▸ INSTRUCTION
Copy out the data in full and exactly, passing over the pictures.

*** Opening of AVAILABLE RECORDS ***

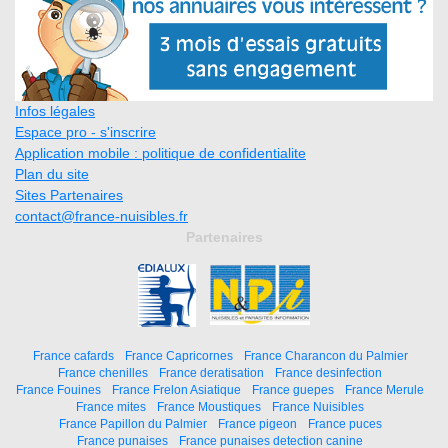
Infos légales
Espace pro - s'inscrire
Application mobile : politique de confidentialite
Plan du site
Sites Partenaires
contact@france-nuisibles.fr
Partenaires
France cafards
France Capricornes
France Charancon du Palmier
France chenilles
France deratisation
France desinfection
France Fouines
France Frelon Asiatique
France guepes
France Merule
France mites
France Moustiques
France Nuisibles
France Papillon du Palmier
France pigeon
France puces
France punaises
France punaises detection canine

*** Close of AVAILABLE RECORDS ***

▸ THE ANSWER
Infos légales
Espace pro - s'inscrire
Application mobile : politique de confidentialite
Plan du site
Sites Partenaires
contact@france-nuisibles.fr
Partenaires
France cafards
France Capricornes
France Charancon du Palmier
France chenilles
France deratisation
France desinfection
France Fouines
France Frelon Asiatique
France guepes
France Merule
France mites
France Moustiques
France Nuisibles
France Papillon du Palmier
France pigeon
France puces
France punaises
France punaises detection canine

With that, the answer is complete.